What the exercise asks
Find the line with "Allganize Japanの公式サイトへ" in the entries below, then reproduce it and every line after it down to and including the line with "svým rituálem", exactly.

Extracted data
_ _ _

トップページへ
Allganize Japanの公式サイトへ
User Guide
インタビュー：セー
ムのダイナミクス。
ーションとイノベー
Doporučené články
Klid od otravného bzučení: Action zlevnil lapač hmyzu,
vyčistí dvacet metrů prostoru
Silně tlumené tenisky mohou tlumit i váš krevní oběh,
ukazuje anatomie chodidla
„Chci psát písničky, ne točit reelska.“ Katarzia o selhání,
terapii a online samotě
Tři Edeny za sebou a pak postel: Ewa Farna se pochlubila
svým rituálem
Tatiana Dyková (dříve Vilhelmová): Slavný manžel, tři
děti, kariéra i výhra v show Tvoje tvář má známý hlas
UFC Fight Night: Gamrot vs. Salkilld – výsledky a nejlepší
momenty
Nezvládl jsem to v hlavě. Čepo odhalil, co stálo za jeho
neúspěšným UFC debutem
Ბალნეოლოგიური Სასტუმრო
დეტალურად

_ _ _

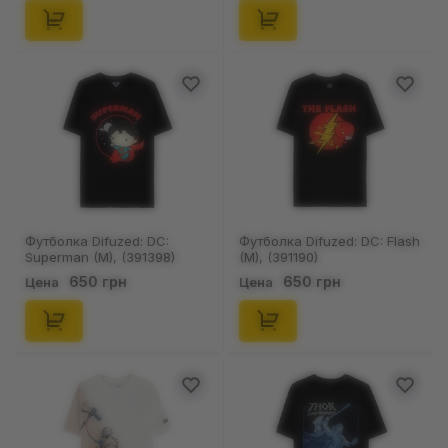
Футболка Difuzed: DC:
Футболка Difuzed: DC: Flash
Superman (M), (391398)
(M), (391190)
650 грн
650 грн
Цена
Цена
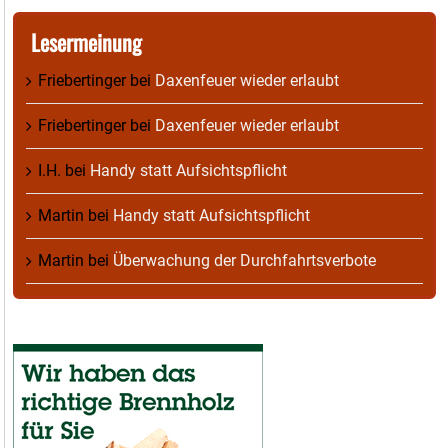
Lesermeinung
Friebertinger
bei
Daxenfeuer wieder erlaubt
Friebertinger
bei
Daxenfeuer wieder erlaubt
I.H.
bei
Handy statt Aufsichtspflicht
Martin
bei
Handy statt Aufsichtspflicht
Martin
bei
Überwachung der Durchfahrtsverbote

_ _ _

Response
Allganize Japanの公式サイトへ
User Guide
インタビュー：セー
ムのダイナミクス。
ーションとイノベー
Doporučené články
Klid od otravného bzučení: Action zlevnil lapač hmyzu,
vyčistí dvacet metrů prostoru
Silně tlumené tenisky mohou tlumit i váš krevní oběh,
ukazuje anatomie chodidla
„Chci psát písničky, ne točit reelska.“ Katarzia o selhání,
terapii a online samotě
Tři Edeny za sebou a pak postel: Ewa Farna se pochlubila
svým rituálem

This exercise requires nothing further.